The urgency of this matter arises from the time-sensitive nature of film projects, where delays could render arbitration irrelevant if assets are depleted.

This action reflects a proactive arbitration strategy, wherein parties seek judicial support to uphold arbitration, consistent with the Act’s pro-arbitration spirit following the 2015 amendments.

Dharma’s petition was first addressed on February 12 before Justice Sandeep Marne of the Bombay High Court.

Reports confirm that “the petition was listed on February 12 before Justice Sandeep Marne when Humble sought time to file a reply.”

The court granted this request, rescheduling the hearing to February 18 to give Humble an opportunity to respond to the ex-parte urgency.

This procedural measure is standard in Section 9 matters, ensuring equitable treatment while expediting commercial disputes under the Commercial Courts Act, 2015.

Justice Marne, known for dealing with intricate intellectual property and contract cases, will evaluate Dharma’s claims on various grounds: existence of an arbitration agreement, prima facie validity of the claims, balance of convenience, and risks of irreparable harm. Observers expect detailed affidavits and potentially supporting financial documents or project timelines, setting the stage for interim decisions that could significantly influence the arbitration’s course.

Section 9 is a fundamental component of India’s arbitration framework, derived from UNCITRAL Model Law Article 9. It strikes a balance between party autonomy a core principle of arbitration and judicial oversight to prevent misuse.

Dharma’s legal team will likely argue that Humble’s termination lacked notice or justification, violating the implied good faith principle under Section 16 of the Indian Contract Act, 1872.

Termination without an arbitration referral breaches the dispute resolution clause of the agreement, necessitating anti-suit-like injunctions.
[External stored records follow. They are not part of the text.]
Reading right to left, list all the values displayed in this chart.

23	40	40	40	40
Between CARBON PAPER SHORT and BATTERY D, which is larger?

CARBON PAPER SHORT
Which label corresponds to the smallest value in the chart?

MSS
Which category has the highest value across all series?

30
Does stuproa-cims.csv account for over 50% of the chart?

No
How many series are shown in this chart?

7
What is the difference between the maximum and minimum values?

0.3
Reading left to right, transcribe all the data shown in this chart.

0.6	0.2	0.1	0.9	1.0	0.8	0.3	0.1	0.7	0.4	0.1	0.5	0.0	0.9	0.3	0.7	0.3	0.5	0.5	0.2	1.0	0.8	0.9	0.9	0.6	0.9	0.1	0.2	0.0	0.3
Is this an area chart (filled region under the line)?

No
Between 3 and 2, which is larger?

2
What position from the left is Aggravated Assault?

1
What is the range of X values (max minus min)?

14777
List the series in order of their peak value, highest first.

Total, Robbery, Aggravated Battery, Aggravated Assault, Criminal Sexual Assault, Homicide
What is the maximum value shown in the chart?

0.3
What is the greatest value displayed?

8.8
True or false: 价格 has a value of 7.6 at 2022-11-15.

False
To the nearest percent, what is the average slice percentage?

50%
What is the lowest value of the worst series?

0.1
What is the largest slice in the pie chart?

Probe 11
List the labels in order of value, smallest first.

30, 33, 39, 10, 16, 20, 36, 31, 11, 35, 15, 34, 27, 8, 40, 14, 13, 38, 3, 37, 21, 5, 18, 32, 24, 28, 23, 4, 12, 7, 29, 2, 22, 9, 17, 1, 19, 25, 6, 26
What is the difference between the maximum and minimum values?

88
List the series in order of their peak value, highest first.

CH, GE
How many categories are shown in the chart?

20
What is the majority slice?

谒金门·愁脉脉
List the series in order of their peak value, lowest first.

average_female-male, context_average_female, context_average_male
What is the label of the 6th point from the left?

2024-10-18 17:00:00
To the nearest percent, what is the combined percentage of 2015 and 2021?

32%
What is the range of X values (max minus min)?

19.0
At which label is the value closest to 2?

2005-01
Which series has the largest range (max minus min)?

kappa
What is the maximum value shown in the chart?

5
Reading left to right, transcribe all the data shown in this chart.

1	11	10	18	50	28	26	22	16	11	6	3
On the other hand, Humble may defend its position with claims of force majeure (perhaps linked to the pandemic) or cite a material breach by Dharma.

The February 18 hearing could result in provisional relief, testing Justice Marne’s judicial discretion.

This scenario illustrates the evolution of Section 9: shifting from broad allowances to more restrained interventions postBharat Aluminium Co. v. Kaiser Aluminium Technical Services (2012), emphasizing competence-competence principles. Success for Dharma would reinforce the courts’ role as allies in arbitration, while a denial would indicate strong tribunal authority.

Notably, the Bombay High Court is recognized for its efficiency, with an average disposal time for Section 9 petitions under 30 days, making it a favored venue for disputes centered in Mumbai.